▶ Activity A: In the CDC 6000 series hardware article, what was the access speed of central memory?
▶ Activity B: Please write a continuation of the CDC 6000 series hardware article, starting after its final sentence.

▶ Excerpted text:
○ ○ ○ ○ ○ ○ ○

Computer history: CDC 6000 series Hardware Architecture
CDC 6000 series Hardware Architecture
The Central Processor (CPU)
The 6000 series CPU was a Reduced Instruction Set Computer (RISC) long before it became popular to have a reduced instruction set. The CPU was usually said to have some 74 CPU instructions (the exact number depends on how you count them), but by modern standards, the number was less than the number one counted as “RISC”. The rough number 74 counts each of eight addressing modes three times, whereas you could reasonably say that an addressing mode shouldn’t be counted as a separate instruction at all. Despite the lean instruction set, there were a few complaints about missing instructions in the instruction set.
The system was designed around packages of discrete components and transistors. They were regarded as becoming “reliable” (see transistor reliability graph from [Thornton70]). As the CDC 6600 required 400,000 transistors, it was estimated that the MTBF of the system (based upon transistor reliability) would be over 2,000 hours. The technique used was that of Direct Coupled Transistor Logic (DCLT).
Central Memory
Central memory (CM) was organised as 60-bit words. In the early days of computing (6000-series) the memory had no parity and was built up from core memory blocks (6.75 by 6.75 by 3.625 inches tall), each containing 4,096 addressable lines of 12 bits. Five blocks (“bank”) in a row comprised central memory – 4k Words of 60 bits. The access speed was 1.0 microseconds. Interleaving of the memory banks (factor of 8 per 32 kWords) allowed a high memory access speed matching the 100 nanoseconds CPU clock cycle.

○ ○ ○ ○ ○ ○ ○

▶ Provided information:
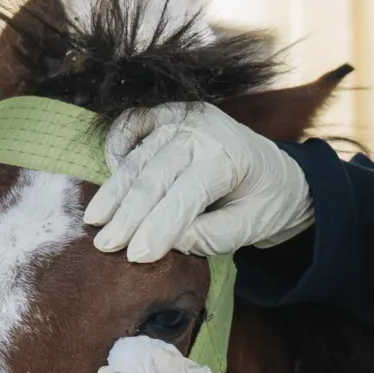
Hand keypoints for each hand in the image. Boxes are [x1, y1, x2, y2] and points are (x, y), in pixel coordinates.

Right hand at [84, 100, 314, 261]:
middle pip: (156, 174)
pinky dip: (118, 145)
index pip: (187, 194)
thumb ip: (211, 236)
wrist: (278, 171)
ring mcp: (184, 119)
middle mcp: (204, 131)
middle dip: (128, 214)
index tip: (135, 256)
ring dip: (115, 190)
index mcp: (231, 157)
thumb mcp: (251, 227)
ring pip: (141, 155)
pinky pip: (134, 122)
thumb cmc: (264, 202)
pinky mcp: (168, 116)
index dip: (159, 226)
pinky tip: (110, 178)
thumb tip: (164, 242)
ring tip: (95, 221)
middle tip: (105, 245)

○ ○ ○ ○ ○ ○ ○

▶ Answer area A: 1.0 microseconds.

▶ Answer area B:
A single memory block provided the 4k*12 bits memory of a single Peripheral Processor or PP. Click for more information on how core memory works.
There was no byte addressability. If you wanted to store multiple characters in a 60-bit word, you had to shift and mask. Typically, a six-bit character set was used, which meant no lower-case characters. These systems were meant to be (super)computing engines, not text processors! To signal the end of a text string, e.g. a sentence, two different coding techniques were invented. The so-called 64-character set was the CDC default. A line end comprised of two (or more) null-“bytes” at the end of a word followed by a full zero word. The 63-character set, quite popular in the Netherlands and the University of Austin, Texas, signalled the line termination by two (or more) null-“bytes” at the end of a 60-bit word.
The Michigan State University (MSU) invented a 12-bit character set, which was a 7-bit ASCII format with five wasted bits per character. Other sites used special shift/unshift characters in a 6-bit character set to achieve upper/lower case.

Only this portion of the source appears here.